### [DATA SHOWN]

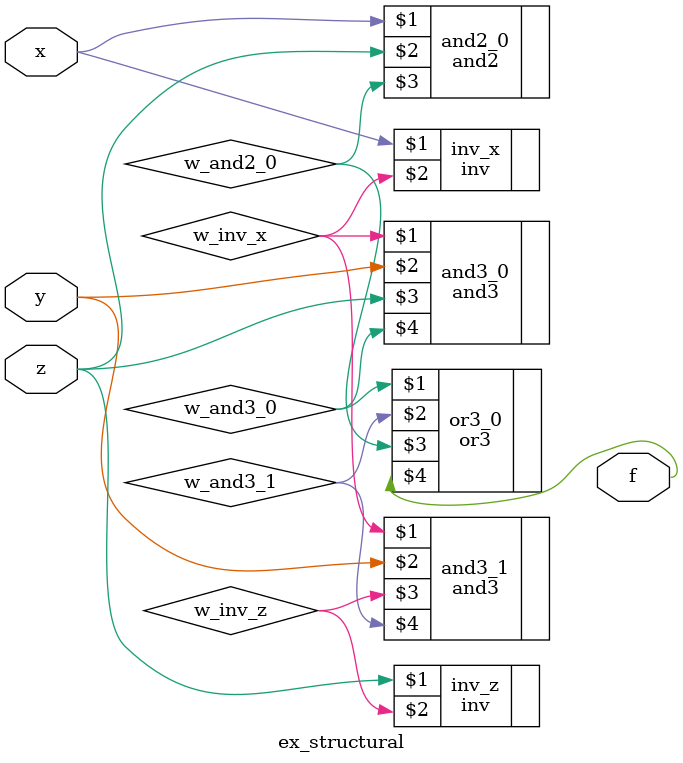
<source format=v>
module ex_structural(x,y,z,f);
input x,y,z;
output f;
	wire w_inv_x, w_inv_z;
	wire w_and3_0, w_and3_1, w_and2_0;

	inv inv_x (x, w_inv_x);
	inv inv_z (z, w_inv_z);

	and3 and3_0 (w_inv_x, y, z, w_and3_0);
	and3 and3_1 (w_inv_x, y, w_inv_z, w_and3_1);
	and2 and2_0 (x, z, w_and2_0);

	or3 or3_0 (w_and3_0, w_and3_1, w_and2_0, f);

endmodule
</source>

### [WORK ITEM]
Retype the lines from the one containing "wire w_inv_x, w_inv_z;" through the last line of the records. Leave out everything else.

### [SOLUTION TO THE EXERCISE]
	wire w_inv_x, w_inv_z;
	wire w_and3_0, w_and3_1, w_and2_0;

	inv inv_x (x, w_inv_x);
	inv inv_z (z, w_inv_z);

	and3 and3_0 (w_inv_x, y, z, w_and3_0);
	and3 and3_1 (w_inv_x, y, w_inv_z, w_and3_1);
	and2 and2_0 (x, z, w_and2_0);

	or3 or3_0 (w_and3_0, w_and3_1, w_and2_0, f);

endmodule
</source>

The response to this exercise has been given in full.